— За что мне тебя бранить? Живем любовно, пакостей друг другу не делали, одолжались еще.
— Я ведь порешил с озером-то, продал его Калмыкову, знаешь ли ты это? — спросил Петр Никитич, остановившись против него.
— Ка-а-ак? — протянул Харитон Игнатьевич, меняясь в лице.
— Ныне приехал он в волость к нам, — продолжал Петр Никитич, будто не замечая перемены в лице и голосе своего собеседника, — затем, чтобы скупать, по обыкновению, у крестьян рыбу и посуду, зазвал меня к себе… подпоил меня, братец, бутылки две мадеры мы высидели с ним в вечер-то, разговорились о том да о сем… Черт меня и дерни разболтать ему про озеро-то… А парень ведь он, сам знаешь, разбитной, на все руки, и пристал ко мне; отдай да отдай ему озеро… а то, говорит, открою мужикам весь твой умысел… На пятнадцати тысячах и сладились.
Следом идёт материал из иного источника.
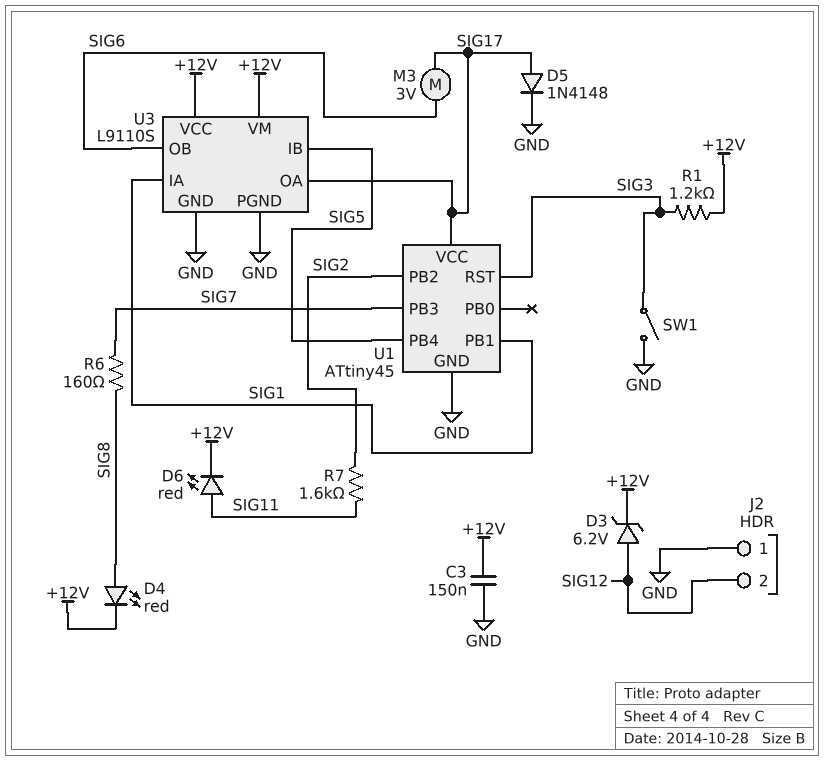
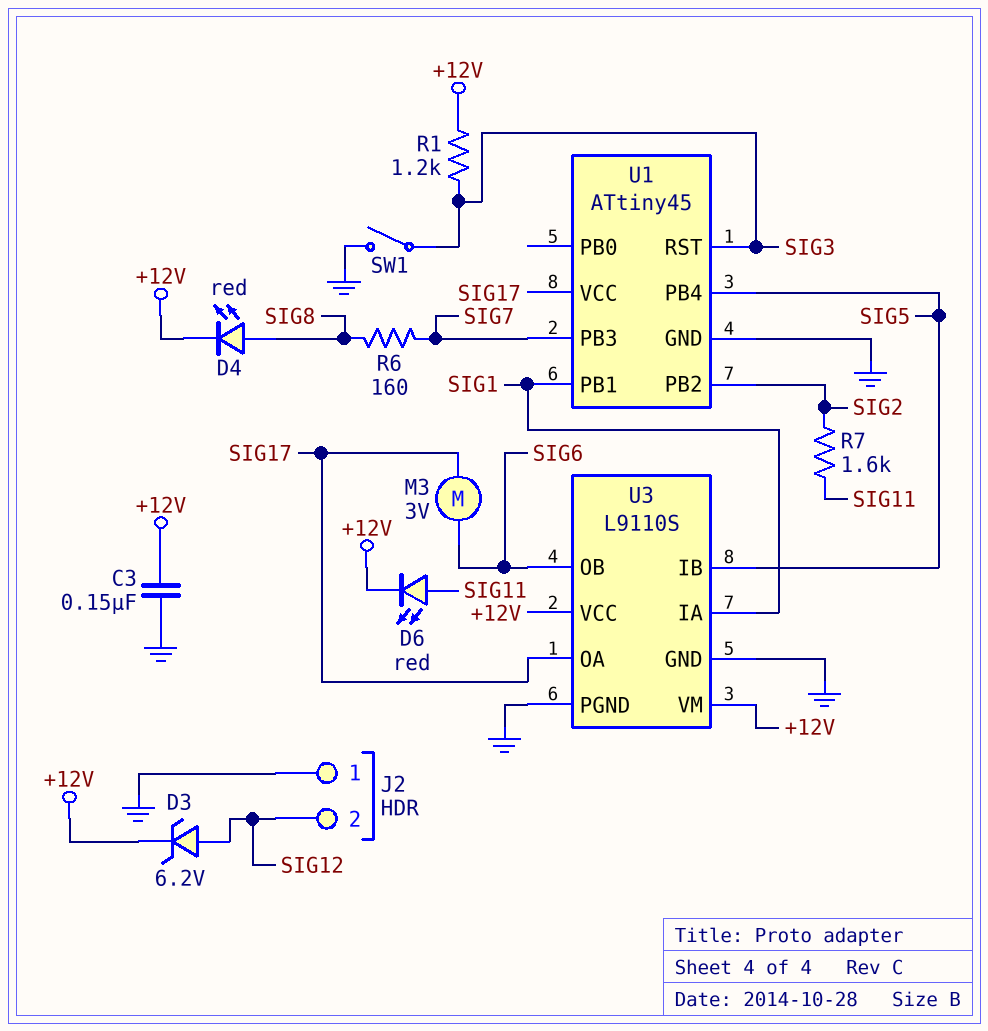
D5: diode 1N4148 (A SIG17, K GND) -> none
— Сла-а-адились? — повторил глухим голосом Харитон Игнатьевич.
— Задаток уж взял! На другой день я только опомнился… а-а-ах да о-р-ох… да уж чего… сделано — не воротишь! Просто не знал, как к тебе глаза показать… И так ты теперь облегчил мне душу своим отказом от озера, что не внаю, какое и спасибо тебе говорить… Ехал-то я к тебе…
— Напрасно ехал-то, заодно бы уж и воротил мимо… — весь бледный, дрожащим голосом прервал его Харитон Игнатьевич.
— Все же сказать нужно было тебе.
— Какими же мне теперича глазами глядеть на тебя, скажи ты мне, а-а? — сжимая кулаки, спросил он.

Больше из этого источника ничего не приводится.